De acordo com Maturana (1998, p. 23), o professor P4 reconhece que Educar "é um processo em que os estudantes convivem e se transformam, nesse espaço de convivência, que é a escola". Nas palavras desse autor, assim está conceituado esse termo:

Educar é um processo em que a criança ou o adulto convive com o outro e, ao conviver com o outro, se transforma espontaneamente, de maneira que seu modo de viver se faz progressivamente mais congruente com o do outro no espaço da convivência. O educar ocorre, portanto, todo o tempo e de maneira recíproca. Seguindo a linha de pensamento de Maturana (1998), o professor supracitado defende, ainda, que

Educar está relacionado ao conviver, socializar, em todos os processos, institucionalizados ou não, mas que irão transmitir certos conhecimentos e padrões de comportamento, a fim de garantir a continuidade do saber e da cultura de uma sociedade.

A professora P1 complementa essa ideia ao dizer que "Educar é ajudar o estudante a

viver em sociedade". Essa afirmativa pode ser apoiada em Delors (2012), que, em sua proposta

de educação, defende a necessidade de os estudantes aprenderem a conviver. Contudo, lembra o autor, que saber conviver depende da capacidade de respeitar e, também, de certo nível de autoconhecimento por parte do estudante.
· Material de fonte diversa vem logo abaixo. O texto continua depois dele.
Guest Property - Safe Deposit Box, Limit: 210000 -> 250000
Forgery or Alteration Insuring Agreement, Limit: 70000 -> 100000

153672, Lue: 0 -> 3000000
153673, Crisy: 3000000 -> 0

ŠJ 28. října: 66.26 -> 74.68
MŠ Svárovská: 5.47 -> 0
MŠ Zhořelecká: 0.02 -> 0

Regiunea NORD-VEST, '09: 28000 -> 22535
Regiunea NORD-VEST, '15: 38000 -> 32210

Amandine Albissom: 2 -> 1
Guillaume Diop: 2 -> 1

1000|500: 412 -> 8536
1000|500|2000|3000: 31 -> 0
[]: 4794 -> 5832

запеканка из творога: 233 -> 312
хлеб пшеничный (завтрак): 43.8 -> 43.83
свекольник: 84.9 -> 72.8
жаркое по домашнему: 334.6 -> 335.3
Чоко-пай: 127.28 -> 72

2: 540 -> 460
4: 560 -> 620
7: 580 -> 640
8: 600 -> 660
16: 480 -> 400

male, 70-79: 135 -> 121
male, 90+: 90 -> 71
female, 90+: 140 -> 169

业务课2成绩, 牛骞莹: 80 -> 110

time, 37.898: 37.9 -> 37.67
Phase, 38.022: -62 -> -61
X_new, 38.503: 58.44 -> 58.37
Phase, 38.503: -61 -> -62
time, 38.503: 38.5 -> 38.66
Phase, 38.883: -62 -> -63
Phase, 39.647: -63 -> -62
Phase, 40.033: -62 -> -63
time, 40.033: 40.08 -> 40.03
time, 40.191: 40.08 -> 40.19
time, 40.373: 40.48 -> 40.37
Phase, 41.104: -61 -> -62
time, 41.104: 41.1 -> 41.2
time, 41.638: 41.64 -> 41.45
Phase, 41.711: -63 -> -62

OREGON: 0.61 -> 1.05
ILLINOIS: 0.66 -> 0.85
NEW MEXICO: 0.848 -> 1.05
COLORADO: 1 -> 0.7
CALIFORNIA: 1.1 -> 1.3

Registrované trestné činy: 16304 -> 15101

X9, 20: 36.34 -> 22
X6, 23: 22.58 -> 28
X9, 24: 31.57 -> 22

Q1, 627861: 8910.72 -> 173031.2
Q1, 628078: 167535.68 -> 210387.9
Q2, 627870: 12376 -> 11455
Em suas palavras,

O respeito e a descoberta do outro passa, necessariamente, pela descoberta de si mesmo, e pelo fato de que deve dar à criança e ao adolescente uma visão ajustada do mundo, a educação, seja ela fornecida pela família, pela comunidade ou pela escola, deve, antes de mais nada, ajudá-los a descobrir-se a si mesmos. (DELORS, 2012, p. 80).

Diante dessa colocação, aprender a viver juntos desenvolvendo a compreensão de si e do outro e a percepção das interdependências é um dos grandes desafios que os profissionais da educação encontram, pois, preparar-se para esse tipo de função nem sempre faz parte dos currículos de formação acadêmica, mas sim de toda a sua história de vida, de formação pessoal e humana. Conforme descreve a professora P1, "o desafio aparece cada dia quando o

professor entra na sala de aula e consegue olhar e observar o seu estudante independentemente do conteúdo que tem a cumprir." Percebe, ainda, a necessidade de gerir

suas ações pautadas no respeito pelos valores do pluralismo, da compreensão mútua e da paz, tornando seus estudantes capazes de realizar projetos comuns e de prepararem-se para gerir conflitos (DELORS, 2012).

A pessoa do professor, que está em formação contínua desde antes de escolher a sua profissão até cada momento atual, é que vai dar a "possibilidade do profissional ser capaz de

transmitir valores para os alunos”, o que, conforme a professora P3, é o que significa educar.

O reconhecimento de cada um, do quanto influenciam na vida dos seus estudantes, o "saber

de que podem fazer a diferença na vida de cada um deles" (P1) e, ainda, de "se emocionar

por fazer parte desta linda jornada de partilhar saberes" (P4) é o que representa e significa verdadeiramente educar, na concepção dos sujeitos deste estudo.